En réaction au texte de François Bourque, «Et si ce troisième lien était un métro?» paru le 29 septembre

M. Bourque vise en plein dans le mille! Je me permets d'ajouter quelques réflexions :

C'est un projet qui invite à de la politicaillerie et on bute sur le trafic des deux villes alors qu'un tel lien devrait relier les rives nord/sud et leurs nombreuses régions.
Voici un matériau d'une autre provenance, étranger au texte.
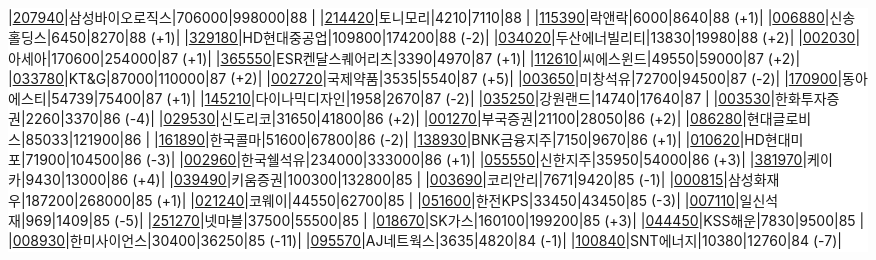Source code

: |[207940](https://finance.daum.net/quotes/A207940)|삼성바이오로직스|706000|998000|88 |
|[214420](https://finance.daum.net/quotes/A214420)|토니모리|4210|7110|88 |
|[115390](https://finance.daum.net/quotes/A115390)|락앤락|6000|8640|88 (+1)|
|[006880](https://finance.daum.net/quotes/A006880)|신송홀딩스|6450|8270|88 (+1)|
|[329180](https://finance.daum.net/quotes/A329180)|HD현대중공업|109800|174200|88 (-2)|
|[034020](https://finance.daum.net/quotes/A034020)|두산에너빌리티|13830|19980|88 (+2)|
|[002030](https://finance.daum.net/quotes/A002030)|아세아|170600|254000|87 (+1)|
|[365550](https://finance.daum.net/quotes/A365550)|ESR켄달스퀘어리츠|3390|4970|87 (+1)|
|[112610](https://finance.daum.net/quotes/A112610)|씨에스윈드|49550|59000|87 (+2)|
|[033780](https://finance.daum.net/quotes/A033780)|KT&G|87000|110000|87 (+2)|
|[002720](https://finance.daum.net/quotes/A002720)|국제약품|3535|5540|87 (+5)|
|[003650](https://finance.daum.net/quotes/A003650)|미창석유|72700|94500|87 (-2)|
|[170900](https://finance.daum.net/quotes/A170900)|동아에스티|54739|75400|87 (+1)|
|[145210](https://finance.daum.net/quotes/A145210)|다이나믹디자인|1958|2670|87 (-2)|
|[035250](https://finance.daum.net/quotes/A035250)|강원랜드|14740|17640|87 |
|[003530](https://finance.daum.net/quotes/A003530)|한화투자증권|2260|3370|86 (-4)|
|[029530](https://finance.daum.net/quotes/A029530)|신도리코|31650|41800|86 (+2)|
|[001270](https://finance.daum.net/quotes/A001270)|부국증권|21100|28050|86 (+2)|
|[086280](https://finance.daum.net/quotes/A086280)|현대글로비스|85033|121900|86 |
|[161890](https://finance.daum.net/quotes/A161890)|한국콜마|51600|67800|86 (-2)|
|[138930](https://finance.daum.net/quotes/A138930)|BNK금융지주|7150|9670|86 (+1)|
|[010620](https://finance.daum.net/quotes/A010620)|HD현대미포|71900|104500|86 (-3)|
|[002960](https://finance.daum.net/quotes/A002960)|한국쉘석유|234000|333000|86 (+1)|
|[055550](https://finance.daum.net/quotes/A055550)|신한지주|35950|54000|86 (+3)|
|[381970](https://finance.daum.net/quotes/A381970)|케이카|9430|13000|86 (+4)|
|[039490](https://finance.daum.net/quotes/A039490)|키움증권|100300|132800|85 |
|[003690](https://finance.daum.net/quotes/A003690)|코리안리|7671|9420|85 (-1)|
|[000815](https://finance.daum.net/quotes/A000815)|삼성화재우|187200|268000|85 (+1)|
|[021240](https://finance.daum.net/quotes/A021240)|코웨이|44550|62700|85 |
|[051600](https://finance.daum.net/quotes/A051600)|한전KPS|33450|43450|85 (-3)|
|[007110](https://finance.daum.net/quotes/A007110)|일신석재|969|1409|85 (-5)|
|[251270](https://finance.daum.net/quotes/A251270)|넷마블|37500|55500|85 |
|[018670](https://finance.daum.net/quotes/A018670)|SK가스|160100|199200|85 (+3)|
|[044450](https://finance.daum.net/quotes/A044450)|KSS해운|7830|9500|85 |
|[008930](https://finance.daum.net/quotes/A008930)|한미사이언스|30400|36250|85 (-11)|
|[095570](https://finance.daum.net/quotes/A095570)|AJ네트웍스|3635|4820|84 (-1)|
|[100840](https://finance.daum.net/quotes/A100840)|SNT에너지|10380|12760|84 (-7)|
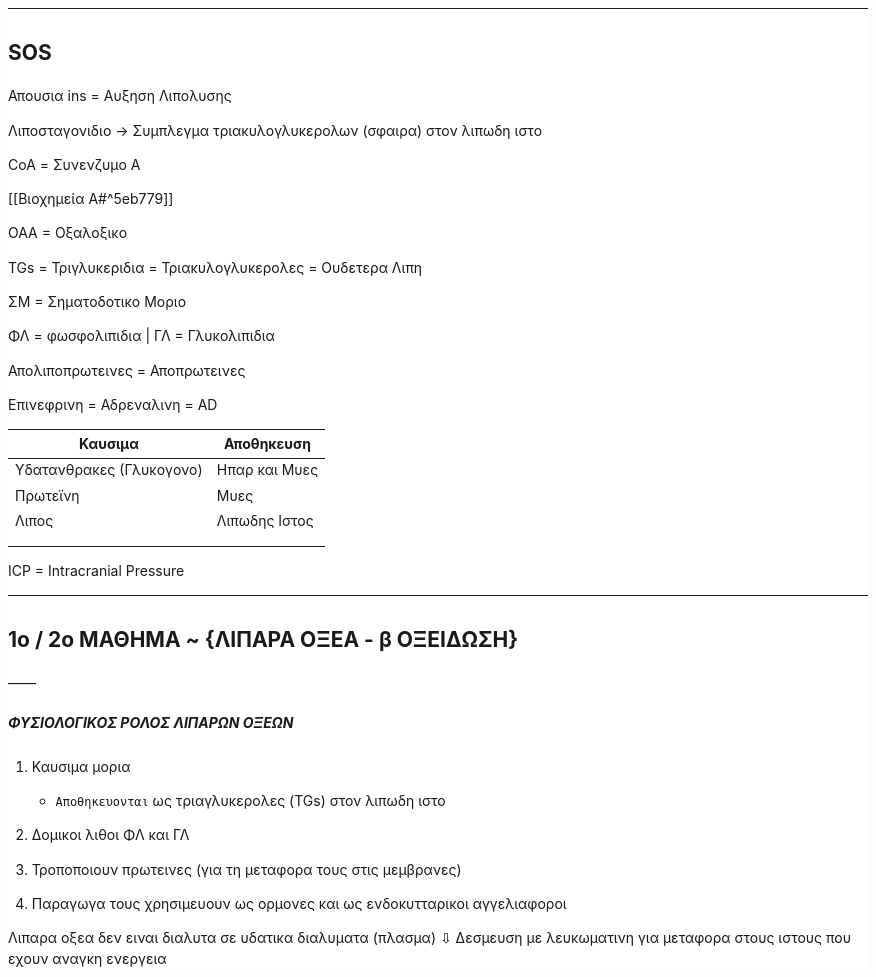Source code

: ***

## SOS



Απουσια ins = Αυξηση Λιπολυσης

Λιποσταγονιδιο -> Συμπλεγμα τριακυλογλυκερολων (σφαιρα) στον λιπωδη ιστο

CoA = Συνενζυμο Α

[[Βιοχημεία Α#^5eb779]]

ΟΑΑ = Οξαλοξικο

TGs = Τριγλυκεριδια = Τριακυλογλυκερολες = Ουδετερα Λιπη

ΣΜ = Σηματοδοτικο Μοριο

ΦΛ = φωσφολιπιδια  |  ΓΛ = Γλυκολιπιδια

Απολιποπρωτεινες = Αποπρωτεινες

Επινεφρινη = Αδρεναλινη = AD

| Καυσιμα                  | Αποθηκευση    |
| ------------------------ | ------------- |
| Υδατανθρακες (Γλυκογονο) | Ηπαρ και Μυες |
| Πρωτεϊνη                 | Μυες          |
| Λιπος                    | Λιπωδης Ιστος |
|                          |               |
|                          |               |
ICP = Intracranial Pressure


***

## 1ο / 2o ΜΑΘΗΜΑ ~ {ΛΙΠΑΡΑ ΟΞΕΑ - β ΟΞΕΙΔΩΣΗ}

――
##### ΦΥΣΙΟΛΟΓΙΚΟΣ ΡΟΛΟΣ ΛΙΠΑΡΩΝ ΟΞΕΩΝ

1.  Καυσιμα μορια
	-  `Αποθηκευονται` ως τριαγλυκερολες (TGs) στον λιπωδη ιστο

2.  Δομικοι λιθοι ΦΛ και ΓΛ

3.  Τροποποιουν πρωτεινες (για τη μεταφορα τους στις μεμβρανες)

4.  Παραγωγα τους χρησιμευουν ως ορμονες και ως ενδοκυτταρικοι αγγελιαφοροι 

Λιπαρα οξεα δεν ειναι διαλυτα σε υδατικα διαλυματα (πλασμα)
⇩
Δεσμευση με λευκωματινη για μεταφορα στους ιστους που εχουν αναγκη ενεργεια
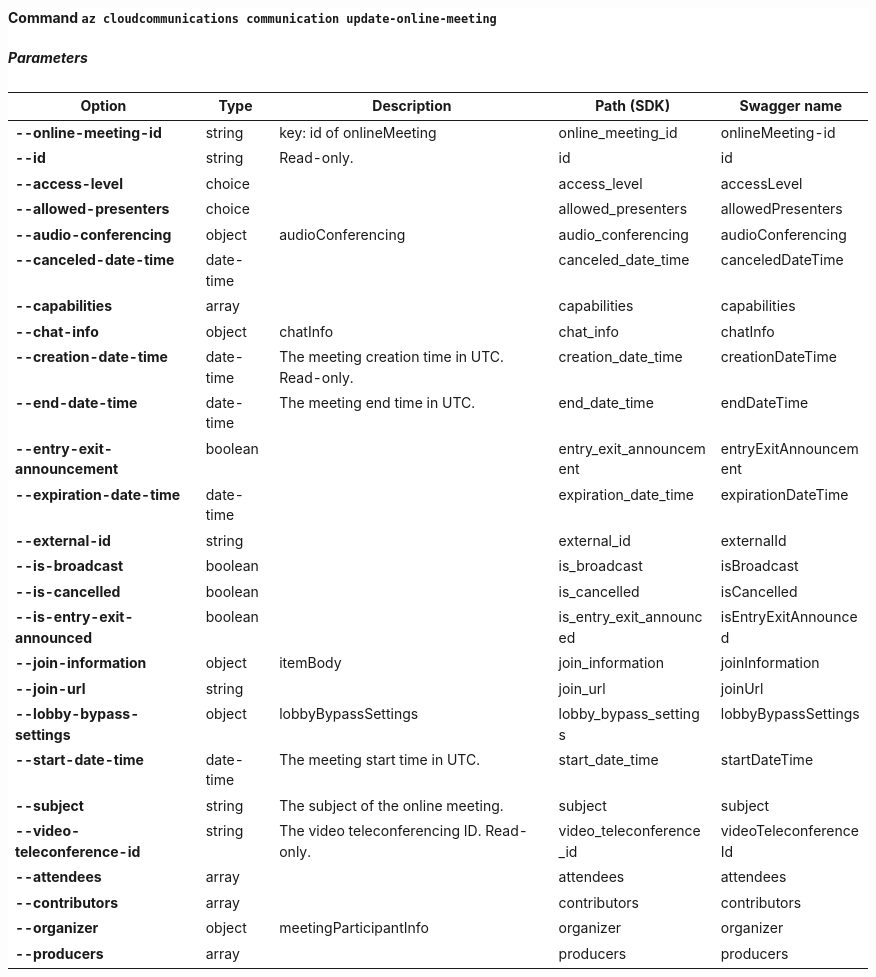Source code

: #### <a name="communicationsUpdateOnlineMeetings">Command `az cloudcommunications communication update-online-meeting`</a>

##### <a name="ParameterscommunicationsUpdateOnlineMeetings">Parameters</a> 
|Option|Type|Description|Path (SDK)|Swagger name|
|------|----|-----------|----------|------------|
|**--online-meeting-id**|string|key: id of onlineMeeting|online_meeting_id|onlineMeeting-id|
|**--id**|string|Read-only.|id|id|
|**--access-level**|choice||access_level|accessLevel|
|**--allowed-presenters**|choice||allowed_presenters|allowedPresenters|
|**--audio-conferencing**|object|audioConferencing|audio_conferencing|audioConferencing|
|**--canceled-date-time**|date-time||canceled_date_time|canceledDateTime|
|**--capabilities**|array||capabilities|capabilities|
|**--chat-info**|object|chatInfo|chat_info|chatInfo|
|**--creation-date-time**|date-time|The meeting creation time in UTC. Read-only.|creation_date_time|creationDateTime|
|**--end-date-time**|date-time|The meeting end time in UTC.|end_date_time|endDateTime|
|**--entry-exit-announcement**|boolean||entry_exit_announcement|entryExitAnnouncement|
|**--expiration-date-time**|date-time||expiration_date_time|expirationDateTime|
|**--external-id**|string||external_id|externalId|
|**--is-broadcast**|boolean||is_broadcast|isBroadcast|
|**--is-cancelled**|boolean||is_cancelled|isCancelled|
|**--is-entry-exit-announced**|boolean||is_entry_exit_announced|isEntryExitAnnounced|
|**--join-information**|object|itemBody|join_information|joinInformation|
|**--join-url**|string||join_url|joinUrl|
|**--lobby-bypass-settings**|object|lobbyBypassSettings|lobby_bypass_settings|lobbyBypassSettings|
|**--start-date-time**|date-time|The meeting start time in UTC.|start_date_time|startDateTime|
|**--subject**|string|The subject of the online meeting.|subject|subject|
|**--video-teleconference-id**|string|The video teleconferencing ID. Read-only.|video_teleconference_id|videoTeleconferenceId|
|**--attendees**|array||attendees|attendees|
|**--contributors**|array||contributors|contributors|
|**--organizer**|object|meetingParticipantInfo|organizer|organizer|
|**--producers**|array||producers|producers|
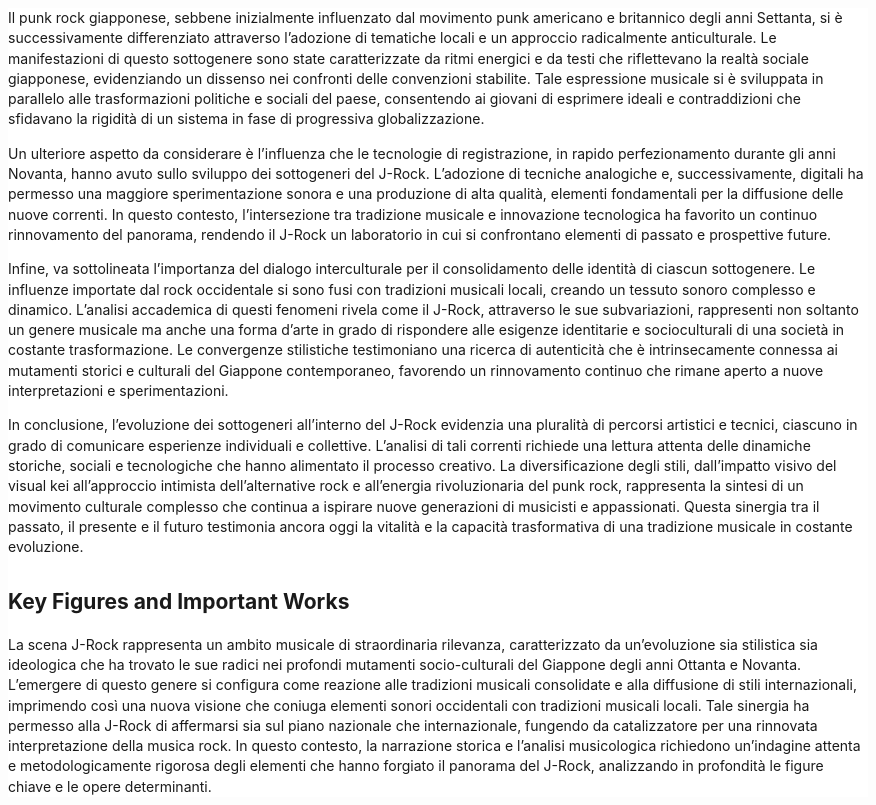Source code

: Il punk rock giapponese, sebbene inizialmente influenzato dal movimento punk americano e britannico
degli anni Settanta, si è successivamente differenziato attraverso l’adozione di tematiche locali e
un approccio radicalmente anticulturale. Le manifestazioni di questo sottogenere sono state
caratterizzate da ritmi energici e da testi che riflettevano la realtà sociale giapponese,
evidenziando un dissenso nei confronti delle convenzioni stabilite. Tale espressione musicale si è
sviluppata in parallelo alle trasformazioni politiche e sociali del paese, consentendo ai giovani di
esprimere ideali e contraddizioni che sfidavano la rigidità di un sistema in fase di progressiva
globalizzazione.

Un ulteriore aspetto da considerare è l’influenza che le tecnologie di registrazione, in rapido
perfezionamento durante gli anni Novanta, hanno avuto sullo sviluppo dei sottogeneri del J-Rock.
L’adozione di tecniche analogiche e, successivamente, digitali ha permesso una maggiore
sperimentazione sonora e una produzione di alta qualità, elementi fondamentali per la diffusione
delle nuove correnti. In questo contesto, l’intersezione tra tradizione musicale e innovazione
tecnologica ha favorito un continuo rinnovamento del panorama, rendendo il J-Rock un laboratorio in
cui si confrontano elementi di passato e prospettive future.

Infine, va sottolineata l’importanza del dialogo interculturale per il consolidamento delle identità
di ciascun sottogenere. Le influenze importate dal rock occidentale si sono fusi con tradizioni
musicali locali, creando un tessuto sonoro complesso e dinamico. L’analisi accademica di questi
fenomeni rivela come il J-Rock, attraverso le sue subvariazioni, rappresenti non soltanto un genere
musicale ma anche una forma d’arte in grado di rispondere alle esigenze identitarie e socioculturali
di una società in costante trasformazione. Le convergenze stilistiche testimoniano una ricerca di
autenticità che è intrinsecamente connessa ai mutamenti storici e culturali del Giappone
contemporaneo, favorendo un rinnovamento continuo che rimane aperto a nuove interpretazioni e
sperimentazioni.

In conclusione, l’evoluzione dei sottogeneri all’interno del J-Rock evidenzia una pluralità di
percorsi artistici e tecnici, ciascuno in grado di comunicare esperienze individuali e collettive.
L’analisi di tali correnti richiede una lettura attenta delle dinamiche storiche, sociali e
tecnologiche che hanno alimentato il processo creativo. La diversificazione degli stili,
dall’impatto visivo del visual kei all’approccio intimista dell’alternative rock e all’energia
rivoluzionaria del punk rock, rappresenta la sintesi di un movimento culturale complesso che
continua a ispirare nuove generazioni di musicisti e appassionati. Questa sinergia tra il passato,
il presente e il futuro testimonia ancora oggi la vitalità e la capacità trasformativa di una
tradizione musicale in costante evoluzione.

## Key Figures and Important Works

La scena J-Rock rappresenta un ambito musicale di straordinaria rilevanza, caratterizzato da
un’evoluzione sia stilistica sia ideologica che ha trovato le sue radici nei profondi mutamenti
socio-culturali del Giappone degli anni Ottanta e Novanta. L’emergere di questo genere si configura
come reazione alle tradizioni musicali consolidate e alla diffusione di stili internazionali,
imprimendo così una nuova visione che coniuga elementi sonori occidentali con tradizioni musicali
locali. Tale sinergia ha permesso alla J-Rock di affermarsi sia sul piano nazionale che
internazionale, fungendo da catalizzatore per una rinnovata interpretazione della musica rock. In
questo contesto, la narrazione storica e l’analisi musicologica richiedono un’indagine attenta e
metodologicamente rigorosa degli elementi che hanno forgiato il panorama del J-Rock, analizzando in
profondità le figure chiave e le opere determinanti.
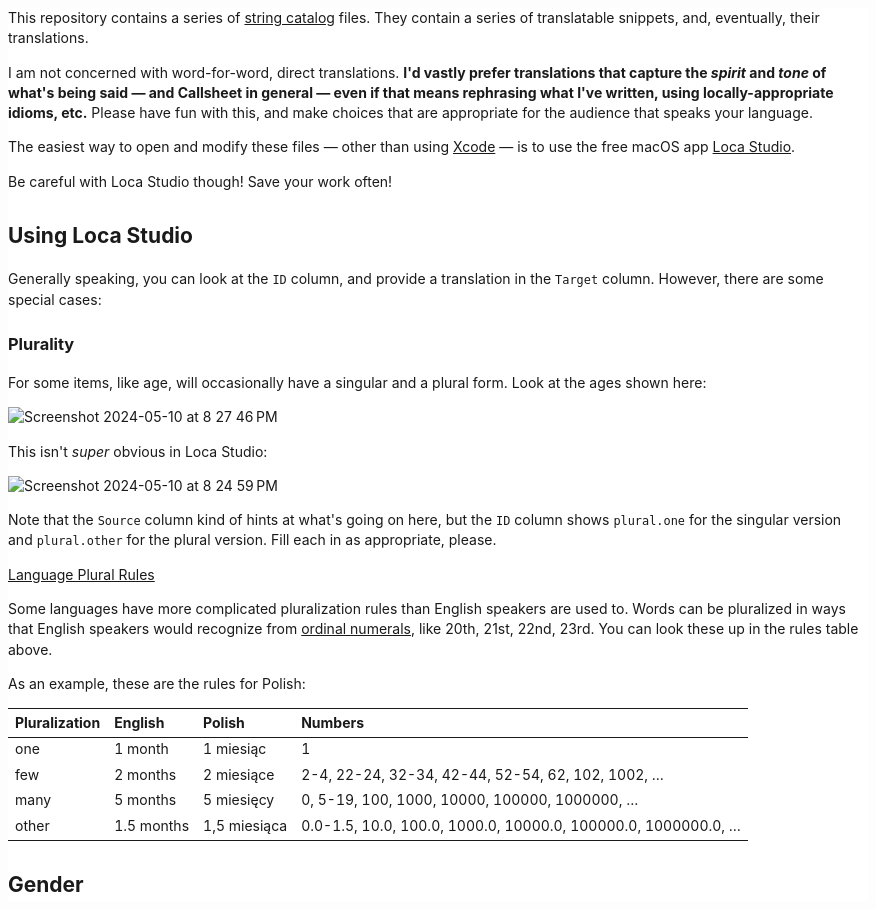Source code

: This repository contains a series of [string catalog](https://developer.apple.com/documentation/xcode/localizing-and-varying-text-with-a-string-catalog) files. They contain a series of translatable snippets, and, eventually, their translations.

I am not concerned with word-for-word, direct translations. **I'd vastly prefer translations that capture the _spirit_ and _tone_ of what's being said &mdash; and Callsheet in general &mdash; even if that means rephrasing what I've written, using locally-appropriate idioms, etc.** Please have fun with this, and make choices that are appropriate for the audience that speaks your language.

The easiest way to open and modify these files &mdash; other than using [Xcode](https://developer.apple.com/xcode/) &mdash; is to use the free macOS app [Loca Studio](https://www.cunningo.com/locastudio/index.html).

Be careful with Loca Studio though! Save your work often!

## Using Loca Studio

Generally speaking, you can look at the `ID` column, and provide a translation in the `Target` column. However, there are some special cases:

### Plurality

For some items, like age, will occasionally have a singular and a plural form. Look at the ages shown here:

<img width="380" alt="Screenshot 2024-05-10 at 8 27 46 PM" src="https://github.com/cliss/callsheet-localizations/assets/282460/419dcd21-d3f4-44ec-8d47-87fffc36c3ef">

This isn't _super_ obvious in Loca Studio:

<img width="410" alt="Screenshot 2024-05-10 at 8 24 59 PM" src="https://github.com/cliss/callsheet-localizations/assets/282460/af01548a-6f2a-4b2d-aa5d-3139ba935370">

Note that the `Source` column kind of hints at what's going on here, but the `ID` column shows `plural.one` for the singular version and `plural.other` for the plural version. Fill each in as appropriate, please.

[Language Plural Rules](https://www.unicode.org/cldr/charts/45/supplemental/language_plural_rules.html)

Some languages have more complicated pluralization rules than English speakers are used to. Words can be pluralized in ways that English speakers would recognize from [ordinal numerals](https://en.wikipedia.org/wiki/Ordinal_numeral), like 20th, 21st, 22nd, 23rd. You can look these up in the rules table above.

As an example, these are the rules for Polish:

| Pluralization  | English    | Polish       | Numbers |
| :------------- | :--------- | :----------- | :------ |
| one            | 1 month    | 1 miesiąc    | 1 |
| few            | 2 months   | 2 miesiące   | 2-4, 22-24, 32-34, 42-44, 52-54, 62, 102, 1002, … |
| many           | 5 months   | 5 miesięcy   | 0, 5-19, 100, 1000, 10000, 100000, 1000000, … |
| other          | 1.5 months | 1,5 miesiąca | 0.0-1.5, 10.0, 100.0, 1000.0, 10000.0, 100000.0, 1000000.0, … |

## Gender
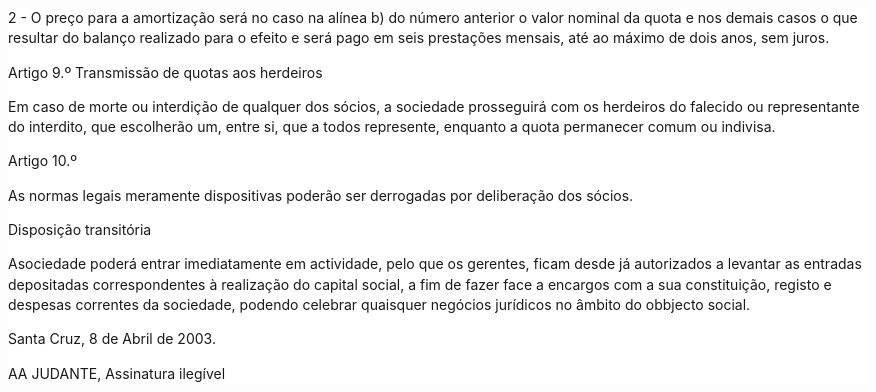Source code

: 
2 - O preço para a amortização será no caso na alínea b)
do número anterior o valor nominal da quota e nos
demais casos o que resultar do balanço realizado
para o efeito e será pago em seis prestações mensais,
até ao máximo de dois anos, sem juros.


Artigo 9.º
Transmissão de quotas aos herdeiros


Em caso de morte ou interdição de qualquer dos sócios, a
sociedade prosseguirá com os herdeiros do falecido ou
representante do interdito, que escolherão um, entre si, que a
todos represente, enquanto a quota permanecer comum ou
indivisa.


Artigo 10.º


As normas legais meramente dispositivas poderão ser
derrogadas por deliberação dos sócios.


Disposição transitória


Asociedade poderá entrar imediatamente em actividade, pelo
que os gerentes, ficam desde já autorizados a levantar as entradas
depositadas correspondentes à realização do capital social, a fim
de fazer face a encargos com a sua constituição, registo e
despesas correntes da sociedade, podendo celebrar quaisquer
negócios jurídicos no âmbito do obbjecto social.


Santa Cruz, 8 de Abril de 2003.


AA JUDANTE, Assinatura ilegível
Un SRB est beau a priori mais qui a envie de se promener en bus plutôt qu'en auto, si ce service de bus n'est pas ponctuel, confortable et adapté? On «s'enfirouape» dans un projet à plusieurs milliards de dollars alors qu'on n'est même pas capables de régler le cas du pont de Québec! On vit des périodes d'austérité qui pénalisent beaucoup de pauvres gens pour créer une dépense (investissement aléatoire) de 4-5 milliards $ pour régler quoi à la fin? En a-t-on les moyens?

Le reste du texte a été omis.